═════ PROVIDED DATA ═════

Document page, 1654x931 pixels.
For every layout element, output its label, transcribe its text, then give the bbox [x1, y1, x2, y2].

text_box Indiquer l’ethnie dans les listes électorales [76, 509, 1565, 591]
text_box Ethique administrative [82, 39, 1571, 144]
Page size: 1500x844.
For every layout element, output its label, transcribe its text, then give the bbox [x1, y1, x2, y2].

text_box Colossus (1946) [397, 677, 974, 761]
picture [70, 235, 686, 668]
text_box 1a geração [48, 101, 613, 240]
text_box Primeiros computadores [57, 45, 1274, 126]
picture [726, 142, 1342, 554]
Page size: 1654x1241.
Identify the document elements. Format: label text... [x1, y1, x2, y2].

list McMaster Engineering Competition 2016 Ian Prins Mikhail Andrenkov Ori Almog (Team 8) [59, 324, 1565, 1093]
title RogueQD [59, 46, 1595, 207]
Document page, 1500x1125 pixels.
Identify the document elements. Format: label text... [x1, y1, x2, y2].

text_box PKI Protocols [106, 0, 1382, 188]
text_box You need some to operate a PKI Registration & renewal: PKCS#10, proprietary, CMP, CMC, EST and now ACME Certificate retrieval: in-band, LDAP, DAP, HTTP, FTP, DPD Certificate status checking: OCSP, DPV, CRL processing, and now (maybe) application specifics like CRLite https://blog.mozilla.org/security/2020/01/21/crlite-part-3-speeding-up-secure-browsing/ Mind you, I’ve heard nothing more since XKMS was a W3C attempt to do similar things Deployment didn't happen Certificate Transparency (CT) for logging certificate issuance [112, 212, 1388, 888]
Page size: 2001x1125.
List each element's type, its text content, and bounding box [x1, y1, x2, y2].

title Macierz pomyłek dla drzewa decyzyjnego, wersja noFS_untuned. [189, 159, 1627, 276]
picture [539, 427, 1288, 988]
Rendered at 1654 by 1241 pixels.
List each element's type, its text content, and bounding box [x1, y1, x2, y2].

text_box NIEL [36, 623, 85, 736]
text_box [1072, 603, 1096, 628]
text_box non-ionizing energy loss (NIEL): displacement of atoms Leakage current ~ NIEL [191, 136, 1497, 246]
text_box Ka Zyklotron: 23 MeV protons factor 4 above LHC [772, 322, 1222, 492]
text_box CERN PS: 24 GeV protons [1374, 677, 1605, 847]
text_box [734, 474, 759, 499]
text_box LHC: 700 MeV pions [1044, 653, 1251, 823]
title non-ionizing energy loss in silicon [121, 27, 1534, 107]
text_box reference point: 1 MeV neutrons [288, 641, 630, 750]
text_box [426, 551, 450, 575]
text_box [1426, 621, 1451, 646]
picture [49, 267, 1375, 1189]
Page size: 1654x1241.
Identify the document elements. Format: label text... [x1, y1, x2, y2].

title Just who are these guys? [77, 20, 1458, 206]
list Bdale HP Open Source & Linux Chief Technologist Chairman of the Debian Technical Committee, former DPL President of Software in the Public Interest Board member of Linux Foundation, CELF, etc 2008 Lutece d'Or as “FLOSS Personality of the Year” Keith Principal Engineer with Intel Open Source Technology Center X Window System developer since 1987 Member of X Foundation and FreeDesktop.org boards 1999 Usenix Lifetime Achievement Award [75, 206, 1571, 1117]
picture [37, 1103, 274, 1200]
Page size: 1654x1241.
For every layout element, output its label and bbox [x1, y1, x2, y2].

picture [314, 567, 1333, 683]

═════

## JOB
Repeat the data above word for word, from its first line through the line that contains "picture [539, 427, 1288, 988]", with both of those lines included.

## SOLUTION
Document page, 1654x931 pixels.
For every layout element, output its label, transcribe its text, then give the bbox [x1, y1, x2, y2].

text_box Indiquer l’ethnie dans les listes électorales [76, 509, 1565, 591]
text_box Ethique administrative [82, 39, 1571, 144]
Page size: 1500x844.
For every layout element, output its label, transcribe its text, then give the bbox [x1, y1, x2, y2].

text_box Colossus (1946) [397, 677, 974, 761]
picture [70, 235, 686, 668]
text_box 1a geração [48, 101, 613, 240]
text_box Primeiros computadores [57, 45, 1274, 126]
picture [726, 142, 1342, 554]
Page size: 1654x1241.
Identify the document elements. Format: label text... [x1, y1, x2, y2].

list McMaster Engineering Competition 2016 Ian Prins Mikhail Andrenkov Ori Almog (Team 8) [59, 324, 1565, 1093]
title RogueQD [59, 46, 1595, 207]
Document page, 1500x1125 pixels.
Identify the document elements. Format: label text... [x1, y1, x2, y2].

text_box PKI Protocols [106, 0, 1382, 188]
text_box You need some to operate a PKI Registration & renewal: PKCS#10, proprietary, CMP, CMC, EST and now ACME Certificate retrieval: in-band, LDAP, DAP, HTTP, FTP, DPD Certificate status checking: OCSP, DPV, CRL processing, and now (maybe) application specifics like CRLite https://blog.mozilla.org/security/2020/01/21/crlite-part-3-speeding-up-secure-browsing/ Mind you, I’ve heard nothing more since XKMS was a W3C attempt to do similar things Deployment didn't happen Certificate Transparency (CT) for logging certificate issuance [112, 212, 1388, 888]
Page size: 2001x1125.
List each element's type, its text content, and bounding box [x1, y1, x2, y2].

title Macierz pomyłek dla drzewa decyzyjnego, wersja noFS_untuned. [189, 159, 1627, 276]
picture [539, 427, 1288, 988]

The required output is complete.